Vor dem Detmolder Gymnasium steht eine Kugel aus Beton, die zugleich schlicht und kraftvoll wirkt. Mit einem Durchmesser von rund zwei bis drei Metern erhebt sie sich als massives Volumen – schwer, kompakt und beinahe unbeweglich. Hinnerk Wehberg schuf die „Weltkugel” 1966/67 im Rahmen eines Kunst-am-Bau-Wettbewerbs, zeitgleich mit der benachbarten Flügelskulptur. Ursprünglich war sie als Brunnen geplant, sodass Wasser über ihre Oberfläche rannen, ihre Struktur hervorgehoben wurde und sie in Bewegung versetzt wurde.

Ihre Oberfläche ist von reliefartigen Bahnen durchzogen, die an tektonische Platten oder die grobe Andeutung von Kontinenten erinnern.
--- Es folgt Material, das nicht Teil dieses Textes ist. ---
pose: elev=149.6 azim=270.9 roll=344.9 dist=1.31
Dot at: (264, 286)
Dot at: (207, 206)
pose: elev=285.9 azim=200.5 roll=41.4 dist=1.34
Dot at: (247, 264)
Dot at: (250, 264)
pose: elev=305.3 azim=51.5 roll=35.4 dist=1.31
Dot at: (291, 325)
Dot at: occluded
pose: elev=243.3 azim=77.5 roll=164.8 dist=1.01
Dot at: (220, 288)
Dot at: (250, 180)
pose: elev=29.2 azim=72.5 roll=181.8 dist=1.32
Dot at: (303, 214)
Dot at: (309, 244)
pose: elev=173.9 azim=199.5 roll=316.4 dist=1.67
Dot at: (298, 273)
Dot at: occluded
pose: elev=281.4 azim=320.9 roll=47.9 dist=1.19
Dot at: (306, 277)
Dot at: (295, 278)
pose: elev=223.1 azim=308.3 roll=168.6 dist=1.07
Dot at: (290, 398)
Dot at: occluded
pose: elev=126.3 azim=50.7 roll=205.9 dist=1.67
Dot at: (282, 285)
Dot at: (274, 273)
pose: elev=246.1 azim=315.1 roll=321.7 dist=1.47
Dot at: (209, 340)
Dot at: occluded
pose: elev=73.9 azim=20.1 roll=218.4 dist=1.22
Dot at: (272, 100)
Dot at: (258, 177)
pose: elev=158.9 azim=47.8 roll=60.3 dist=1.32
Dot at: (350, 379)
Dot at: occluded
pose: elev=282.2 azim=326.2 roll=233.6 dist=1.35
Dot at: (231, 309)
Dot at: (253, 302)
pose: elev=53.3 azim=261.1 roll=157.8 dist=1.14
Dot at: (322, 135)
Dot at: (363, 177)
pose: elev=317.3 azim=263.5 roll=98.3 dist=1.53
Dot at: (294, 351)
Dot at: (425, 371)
So erfüllt die Kugel ihren Titel, ohne topografische Genauigkeit anzustreben. Über die Jahre haben sich matte Partien und dunkle Spuren gebildet – Spuren des Wassers, das sie einst belebte. Diese Zeichnungen erzählen von Zeit und Nutzung und machen die Skulptur zu einem nicht abgeschlossenen, sondern fortwährend im Prozess befindlichen Objekt.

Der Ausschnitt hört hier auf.